Ударившись спиной о ступеньку крыльца, я вздрогнул и перекатился на бок. Пока я приходил в себя, Грейс уже вбежала обратно в дом. Она что, никогда не смотрела фильмов ужасов? Никогда нельзя возвращаться в дом!
– Куда ты, Грейс? – закричал я, вскочив.
Когда я распахнул сетчатую дверь, в гостиной никого не было. В кухне – тоже.
– О, Грее-е-ейс… Где же ты? – позвал я, как ребенок, играющий в прятки.

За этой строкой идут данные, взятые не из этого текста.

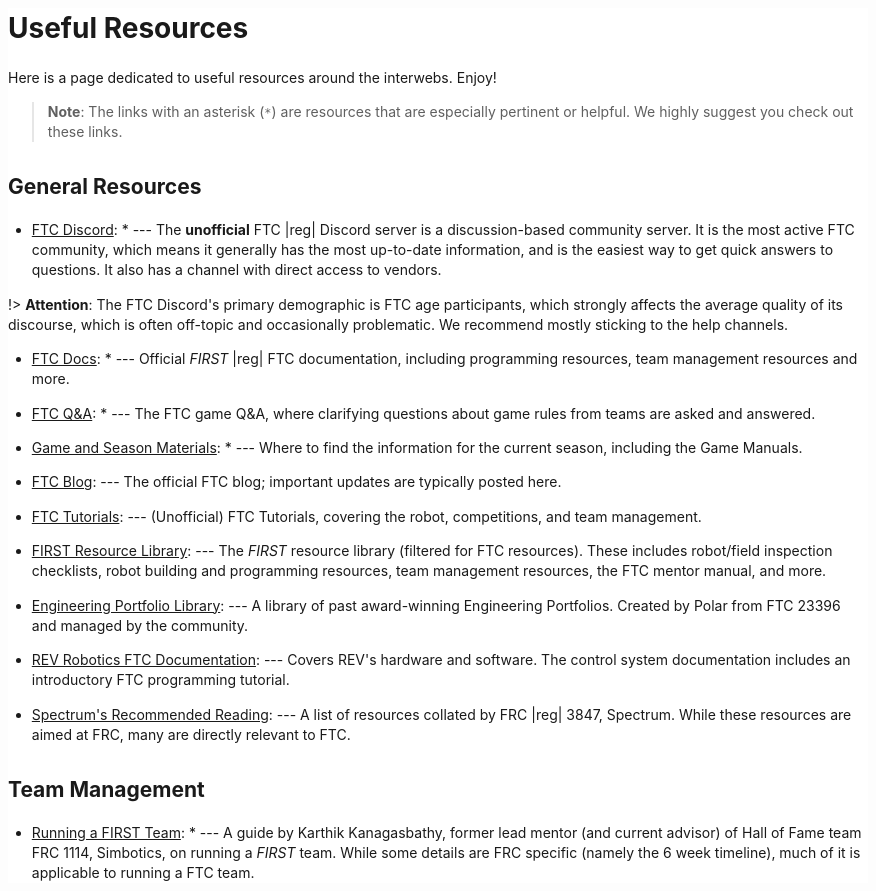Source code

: # Useful Resources

Here is a page dedicated to useful resources around the interwebs. Enjoy!

> **Note**: The links with an asterisk (`*`) are resources that are especially pertinent or helpful. We highly suggest you check out these links.

## General Resources

- [FTC Discord](https://discord.com/invite/first-tech-challenge): * --- The **unofficial** FTC |reg| Discord server is a discussion-based community server. It is the most active FTC community, which means it generally has the most up-to-date information, and is the easiest way to get quick answers to questions. It also has a channel with direct access to vendors.

!> **Attention**: The FTC Discord's primary demographic is FTC age participants, which strongly affects the average quality of its discourse, which is often off-topic and occasionally problematic. We recommend mostly sticking to the help channels.

- [FTC Docs](https://ftc-docs.firstinspires.org): * --- Official *FIRST* |reg| FTC documentation, including programming resources, team management resources and more.

- [FTC Q&A](https://ftc-qa.firstinspires.org): * --- The FTC game Q&A, where clarifying questions about game rules from teams are asked and answered.

- [Game and Season Materials](https://www.firstinspires.org/resource-library/ftc/game-and-season-info): * --- Where to find the information for the current season, including the Game Manuals.

- [FTC Blog](https://firsttechchallenge.blogspot.com/): --- The official FTC blog; important updates are typically posted here.

- [FTC Tutorials](http://ftctutorials.com): --- (Unofficial) FTC Tutorials, covering the robot, competitions, and team management.

- [FIRST Resource Library](https://www.firstinspires.org/resource-library?field_content_type_value%5B%5D=first_tech_challenge): --- The *FIRST* resource library (filtered for FTC resources). These includes robot/field inspection checklists, robot building and programming resources, team management resources, the FTC mentor manual, and more.

- [Engineering Portfolio Library](https://portfolios.hivemindrobotics.net): --- A library of past award-winning Engineering Portfolios. Created by Polar from FTC 23396 and managed by the community.

- [REV Robotics FTC Documentation](https://docs.revrobotics.com/docs/rev-duo): --- Covers REV's hardware and software. The control system documentation includes an introductory FTC programming tutorial.

- [Spectrum's Recommended Reading](https://spectrum3847.org/recommendedreading): --- A list of resources collated by FRC |reg| 3847, Spectrum. While these resources are aimed at FRC, many are directly relevant to FTC.

## Team Management

- [Running a FIRST Team](https://drive.google.com/file/d/0B8Oix1YVtSZgcUJYTUs0QWlnZkE/view): * --- A guide by Karthik Kanagasbathy, former lead mentor (and current advisor) of Hall of Fame team FRC 1114, Simbotics, on running a *FIRST* team. While some details are FRC specific (namely the 6 week timeline), much of it is applicable to running a FTC team.
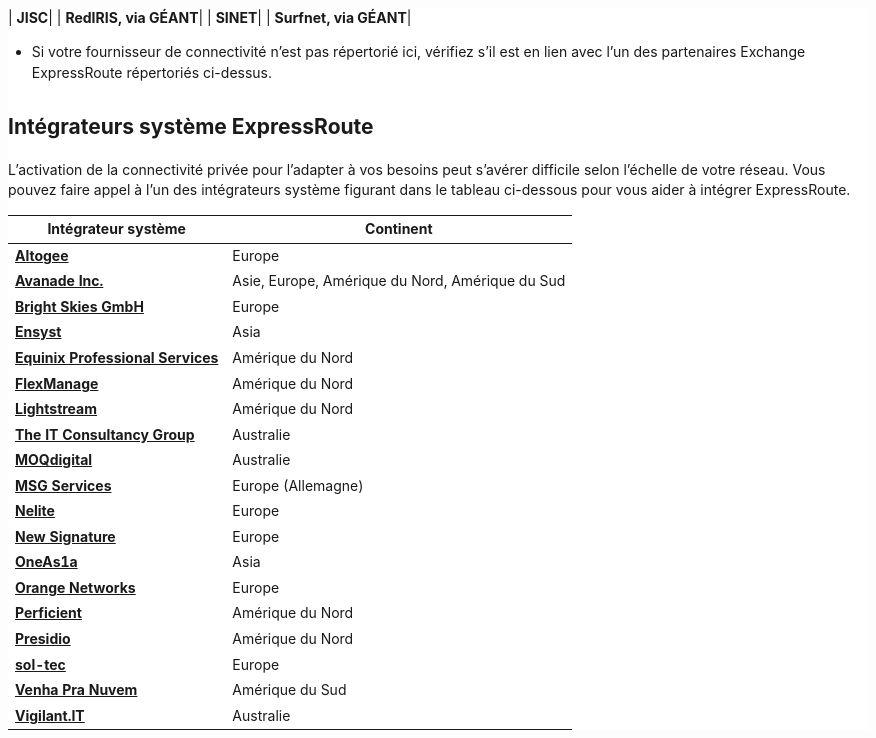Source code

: | **JISC**|
| **RedIRIS, via GÉANT**|
| **SINET**|
| **Surfnet, via GÉANT**|

* Si votre fournisseur de connectivité n’est pas répertorié ici, vérifiez s’il est en lien avec l’un des partenaires Exchange ExpressRoute répertoriés ci-dessus.

## <a name="expressroute-system-integrators"></a>Intégrateurs système ExpressRoute
L’activation de la connectivité privée pour l’adapter à vos besoins peut s’avérer difficile selon l’échelle de votre réseau. Vous pouvez faire appel à l’un des intégrateurs système figurant dans le tableau ci-dessous pour vous aider à intégrer ExpressRoute.

| **Intégrateur système** | **Continent** |
| --- | --- |
| **[Altogee](https://altogee.be/diensten/express-route/)** | Europe |
| **[Avanade Inc.](https://www.avanade.com/)** | Asie, Europe, Amérique du Nord, Amérique du Sud |
| **[Bright Skies GmbH](https://bskies.io/expressroute)** | Europe
| **[Ensyst](https://www.ensyst.com.au)** | Asia
| **[Equinix Professional Services](https://www.equinix.com/services/consulting/)** | Amérique du Nord |
| **[FlexManage](https://www.flexmanage.com/cloud)** | Amérique du Nord |
| **[Lightstream](https://www.lightstream.tech/partners/microsoft-azure/)** | Amérique du Nord |
| **[The IT Consultancy Group](https://itconsult.com.au/)** | Australie |
| **[MOQdigital](https://www.moqdigital.com.au/insights/technical/network-connectivity-options-for-azure)** | Australie |
| **[MSG Services](https://www.msg-services.de/it-services/managed-services/cloud-outsourcing/)** | Europe (Allemagne) |
| **[Nelite](https://www.exakis-nelite.com/offres/)** | Europe |
| **[New Signature](https://newsignature.com/technologies/express-route/)** | Europe |
| **[OneAs1a](https://www.oneas1a.com/connectivity.html)** | Asia |
| **[Orange Networks](https://orange-networks.com/blog/88-azureexpressroute)** | Europe |
| **[Perficient](https://www.perficient.com/Partners/Microsoft/Cloud/Azure-ExpressRoute)** | Amérique du Nord |
| **[Presidio](https://www.presidio.com/subpage/1107/microsoft-azure)** | Amérique du Nord |
| **[sol-tec](https://www.sol-tec.com/what-we-do/)** | Europe |
| **[Venha Pra Nuvem](https://venhapranuvem.com.br/)** | Amérique du Sud |
| **[Vigilant.IT](https://vigilant.it/expressroute)** | Australie |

Ответа не последовало, но я услышал в коридоре шарканье ног. Я пошел на шум не торопясь, почти нехотя, проводя пальцами по стене. Охота всегда намного веселее рыбалки.
Идя по коридору, я медленно напевал:
О, благодать, спасен тобой
Я из пучины бед;
Был мертв и чудом стал живой,
Был слеп и вижу свет[18].
Дверь в ванную была открыта, но там было пусто. И в комнате Альберта тоже. Оставалось две комнаты – та, в которой жила Грейс, и моя спальня.